Transcribe the records in their entirety, exactly as given.

(Transcribed page contents)
——————————

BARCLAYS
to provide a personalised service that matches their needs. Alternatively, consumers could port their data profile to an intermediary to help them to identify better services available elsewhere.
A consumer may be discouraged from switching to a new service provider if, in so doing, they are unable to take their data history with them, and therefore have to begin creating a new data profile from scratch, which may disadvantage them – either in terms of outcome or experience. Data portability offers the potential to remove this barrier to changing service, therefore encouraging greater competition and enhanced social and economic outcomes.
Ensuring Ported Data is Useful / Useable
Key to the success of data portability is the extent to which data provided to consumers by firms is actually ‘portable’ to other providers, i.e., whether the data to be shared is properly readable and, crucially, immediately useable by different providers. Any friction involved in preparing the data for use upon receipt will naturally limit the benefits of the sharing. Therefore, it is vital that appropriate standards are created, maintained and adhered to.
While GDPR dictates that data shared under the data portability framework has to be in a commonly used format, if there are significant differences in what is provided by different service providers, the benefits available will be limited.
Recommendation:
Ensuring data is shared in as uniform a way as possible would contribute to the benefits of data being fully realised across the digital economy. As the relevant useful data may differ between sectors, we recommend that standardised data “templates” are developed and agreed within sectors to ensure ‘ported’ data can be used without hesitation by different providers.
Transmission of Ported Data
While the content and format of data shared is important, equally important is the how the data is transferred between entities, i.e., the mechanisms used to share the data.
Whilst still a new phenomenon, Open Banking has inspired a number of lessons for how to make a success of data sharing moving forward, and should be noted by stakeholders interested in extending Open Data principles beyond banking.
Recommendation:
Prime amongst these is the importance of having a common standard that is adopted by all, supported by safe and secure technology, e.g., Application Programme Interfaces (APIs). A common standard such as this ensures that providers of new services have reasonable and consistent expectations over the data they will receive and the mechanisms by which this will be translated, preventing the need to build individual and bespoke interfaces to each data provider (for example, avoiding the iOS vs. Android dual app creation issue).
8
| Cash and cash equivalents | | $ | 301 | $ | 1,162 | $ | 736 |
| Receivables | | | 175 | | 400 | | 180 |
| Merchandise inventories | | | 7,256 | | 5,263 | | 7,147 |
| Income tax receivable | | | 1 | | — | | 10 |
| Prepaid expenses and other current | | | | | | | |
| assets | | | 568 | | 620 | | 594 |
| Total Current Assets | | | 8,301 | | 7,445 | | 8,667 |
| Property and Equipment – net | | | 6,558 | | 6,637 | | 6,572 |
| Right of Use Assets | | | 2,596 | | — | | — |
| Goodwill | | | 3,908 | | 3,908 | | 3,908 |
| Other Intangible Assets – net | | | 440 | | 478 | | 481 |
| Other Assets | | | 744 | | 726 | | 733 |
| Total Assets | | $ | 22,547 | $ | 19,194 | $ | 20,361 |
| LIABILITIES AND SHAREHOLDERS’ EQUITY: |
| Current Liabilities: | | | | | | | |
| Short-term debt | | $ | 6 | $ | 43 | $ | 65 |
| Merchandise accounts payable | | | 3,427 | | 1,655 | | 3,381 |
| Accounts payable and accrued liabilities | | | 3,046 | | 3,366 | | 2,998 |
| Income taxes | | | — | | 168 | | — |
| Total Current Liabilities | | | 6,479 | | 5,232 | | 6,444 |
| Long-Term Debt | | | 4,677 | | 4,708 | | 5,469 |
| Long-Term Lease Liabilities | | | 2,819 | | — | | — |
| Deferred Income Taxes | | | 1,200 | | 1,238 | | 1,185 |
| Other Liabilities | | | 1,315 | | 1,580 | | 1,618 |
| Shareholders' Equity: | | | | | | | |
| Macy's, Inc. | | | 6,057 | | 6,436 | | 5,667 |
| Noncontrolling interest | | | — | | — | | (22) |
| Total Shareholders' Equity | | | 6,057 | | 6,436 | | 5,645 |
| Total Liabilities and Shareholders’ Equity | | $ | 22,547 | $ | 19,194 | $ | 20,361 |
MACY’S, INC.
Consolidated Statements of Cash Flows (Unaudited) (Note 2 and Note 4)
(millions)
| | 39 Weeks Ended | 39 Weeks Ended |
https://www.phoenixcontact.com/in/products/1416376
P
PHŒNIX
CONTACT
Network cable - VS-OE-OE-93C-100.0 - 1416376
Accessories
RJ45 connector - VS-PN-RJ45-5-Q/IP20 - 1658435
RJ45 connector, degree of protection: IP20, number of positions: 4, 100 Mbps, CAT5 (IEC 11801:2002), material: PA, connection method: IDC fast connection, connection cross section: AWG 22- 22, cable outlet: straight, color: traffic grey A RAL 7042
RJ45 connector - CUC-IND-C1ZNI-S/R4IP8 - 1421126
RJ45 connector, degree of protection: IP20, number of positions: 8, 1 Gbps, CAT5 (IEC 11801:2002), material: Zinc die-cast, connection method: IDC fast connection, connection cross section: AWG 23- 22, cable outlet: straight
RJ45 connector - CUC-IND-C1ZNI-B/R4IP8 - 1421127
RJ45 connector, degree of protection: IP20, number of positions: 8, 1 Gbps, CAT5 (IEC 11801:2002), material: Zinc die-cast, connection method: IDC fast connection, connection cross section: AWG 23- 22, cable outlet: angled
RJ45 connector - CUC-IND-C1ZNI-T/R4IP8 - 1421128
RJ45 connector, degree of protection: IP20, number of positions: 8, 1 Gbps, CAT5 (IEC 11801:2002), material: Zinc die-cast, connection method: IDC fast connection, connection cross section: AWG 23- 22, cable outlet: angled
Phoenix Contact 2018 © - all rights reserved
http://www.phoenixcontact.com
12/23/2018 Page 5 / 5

——————————

• [Task response]:
BARCLAYS
to provide a personalised service that matches their needs. Alternatively, consumers could port their data profile to an intermediary to help them to identify better services available elsewhere.
A consumer may be discouraged from switching to a new service provider if, in so doing, they are unable to take their data history with them, and therefore have to begin creating a new data profile from scratch, which may disadvantage them – either in terms of outcome or experience. Data portability offers the potential to remove this barrier to changing service, therefore encouraging greater competition and enhanced social and economic outcomes.
Ensuring Ported Data is Useful / Useable
Key to the success of data portability is the extent to which data provided to consumers by firms is actually ‘portable’ to other providers, i.e., whether the data to be shared is properly readable and, crucially, immediately useable by different providers. Any friction involved in preparing the data for use upon receipt will naturally limit the benefits of the sharing. Therefore, it is vital that appropriate standards are created, maintained and adhered to.
While GDPR dictates that data shared under the data portability framework has to be in a commonly used format, if there are significant differences in what is provided by different service providers, the benefits available will be limited.
Recommendation:
Ensuring data is shared in as uniform a way as possible would contribute to the benefits of data being fully realised across the digital economy. As the relevant useful data may differ between sectors, we recommend that standardised data “templates” are developed and agreed within sectors to ensure ‘ported’ data can be used without hesitation by different providers.
Transmission of Ported Data
While the content and format of data shared is important, equally important is the how the data is transferred between entities, i.e., the mechanisms used to share the data.
Whilst still a new phenomenon, Open Banking has inspired a number of lessons for how to make a success of data sharing moving forward, and should be noted by stakeholders interested in extending Open Data principles beyond banking.
Recommendation:
Prime amongst these is the importance of having a common standard that is adopted by all, supported by safe and secure technology, e.g., Application Programme Interfaces (APIs). A common standard such as this ensures that providers of new services have reasonable and consistent expectations over the data they will receive and the mechanisms by which this will be translated, preventing the need to build individual and bespoke interfaces to each data provider (for example, avoiding the iOS vs. Android dual app creation issue).
8
| Cash and cash equivalents | | $ | 301 | $ | 1,162 | $ | 736 |
| Receivables | | | 175 | | 400 | | 180 |
| Merchandise inventories | | | 7,256 | | 5,263 | | 7,147 |
| Income tax receivable | | | 1 | | — | | 10 |
| Prepaid expenses and other current | | | | | | | |
| assets | | | 568 | | 620 | | 594 |
| Total Current Assets | | | 8,301 | | 7,445 | | 8,667 |
| Property and Equipment – net | | | 6,558 | | 6,637 | | 6,572 |
| Right of Use Assets | | | 2,596 | | — | | — |
| Goodwill | | | 3,908 | | 3,908 | | 3,908 |
| Other Intangible Assets – net | | | 440 | | 478 | | 481 |
| Other Assets | | | 744 | | 726 | | 733 |
| Total Assets | | $ | 22,547 | $ | 19,194 | $ | 20,361 |
| LIABILITIES AND SHAREHOLDERS’ EQUITY: |
| Current Liabilities: | | | | | | | |
| Short-term debt | | $ | 6 | $ | 43 | $ | 65 |
| Merchandise accounts payable | | | 3,427 | | 1,655 | | 3,381 |
| Accounts payable and accrued liabilities | | | 3,046 | | 3,366 | | 2,998 |
| Income taxes | | | — | | 168 | | — |
| Total Current Liabilities | | | 6,479 | | 5,232 | | 6,444 |
| Long-Term Debt | | | 4,677 | | 4,708 | | 5,469 |
| Long-Term Lease Liabilities | | | 2,819 | | — | | — |
| Deferred Income Taxes | | | 1,200 | | 1,238 | | 1,185 |
| Other Liabilities | | | 1,315 | | 1,580 | | 1,618 |
| Shareholders' Equity: | | | | | | | |
| Macy's, Inc. | | | 6,057 | | 6,436 | | 5,667 |
| Noncontrolling interest | | | — | | — | | (22) |
| Total Shareholders' Equity | | | 6,057 | | 6,436 | | 5,645 |
| Total Liabilities and Shareholders’ Equity | | $ | 22,547 | $ | 19,194 | $ | 20,361 |
MACY’S, INC.
Consolidated Statements of Cash Flows (Unaudited) (Note 2 and Note 4)
(millions)
| | 39 Weeks Ended | 39 Weeks Ended |
https://www.phoenixcontact.com/in/products/1416376
P
PHŒNIX
CONTACT
Network cable - VS-OE-OE-93C-100.0 - 1416376
Accessories
RJ45 connector - VS-PN-RJ45-5-Q/IP20 - 1658435
RJ45 connector, degree of protection: IP20, number of positions: 4, 100 Mbps, CAT5 (IEC 11801:2002), material: PA, connection method: IDC fast connection, connection cross section: AWG 22- 22, cable outlet: straight, color: traffic grey A RAL 7042
RJ45 connector - CUC-IND-C1ZNI-S/R4IP8 - 1421126
RJ45 connector, degree of protection: IP20, number of positions: 8, 1 Gbps, CAT5 (IEC 11801:2002), material: Zinc die-cast, connection method: IDC fast connection, connection cross section: AWG 23- 22, cable outlet: straight
RJ45 connector - CUC-IND-C1ZNI-B/R4IP8 - 1421127
RJ45 connector, degree of protection: IP20, number of positions: 8, 1 Gbps, CAT5 (IEC 11801:2002), material: Zinc die-cast, connection method: IDC fast connection, connection cross section: AWG 23- 22, cable outlet: angled
RJ45 connector - CUC-IND-C1ZNI-T/R4IP8 - 1421128
RJ45 connector, degree of protection: IP20, number of positions: 8, 1 Gbps, CAT5 (IEC 11801:2002), material: Zinc die-cast, connection method: IDC fast connection, connection cross section: AWG 23- 22, cable outlet: angled
Phoenix Contact 2018 © - all rights reserved
http://www.phoenixcontact.com
12/23/2018 Page 5 / 5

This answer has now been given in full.